Why aren't we reading poetry today? Well, first: people are unaccustomed to poetry; they aren't taught enough poetry in school to feel comfortable grappling with it on their own. Second, and more importantly I think, it's ok to specifically not read poetry, to ignore it, to flat-out say 'I don't get it' or 'I'm not a poetry person', regardless of how 'literary' the person claims to otherwise be. It's flagrant ignorance, petulant stupidity — it's ignorance or laziness masked as preference, and it continues to be acceptable, even increasingly so.

* The Beautiful Girl and I boarded the B-Line of the MBTA today as we do each morning. We're far enough out on the line that seats are readily available and everyone boards the front door of the train — at busier stops they open all the doors, and monthly pas holders can enter through the rear (I've even penned an r&b lyric based on the morning T announcements: 'cash fairs in the front, baby; passes in the rear — nuh-nah, nuh-nah'). We sat in the middle of the train, between an older woman with a cold and a bald MBTA official who was chatting with two other riders. I was tired, she was tired. We contemplated another week in the books.

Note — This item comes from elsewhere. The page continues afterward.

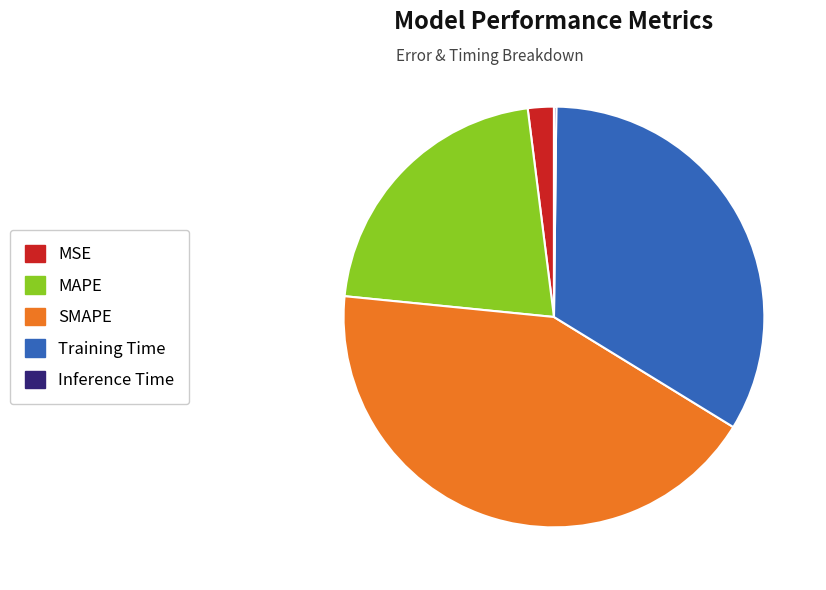

Which has a higher value, MSE or Training Time?

Training Time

When we pulled into Washington Street, the first really busy stop, many people entered through the rear (nuh-nah, nuh-nah) as usual, following the driver's instructions to do so if you have a monthly pass. The T official got up, as we expected, but then so did the two other people in jeans and sweatshirts — who were both apparently undercover MBTA police, complete with Die Hard-esq badass badge-necklaces! The three then began inspecting people's Charlie Cards and tickets who boarded in the rear (nuh-nah, nuh-nah). One guy was busted, poor sad case, for a $15 appealable ticket, and tried to argue his way out of it. Which, as anyone in Mass will tell you, is a really excellent idea: nothing gets you on a cop's good side like arguing a citation. There is no possible way the T is making its money back on $15 citations while paying for two cops and an MBTA employee. Still, a word of warning: you better watch out, bad boys; Hill Street Blues: MBTA is live. Nuh-nah, nuh-nah.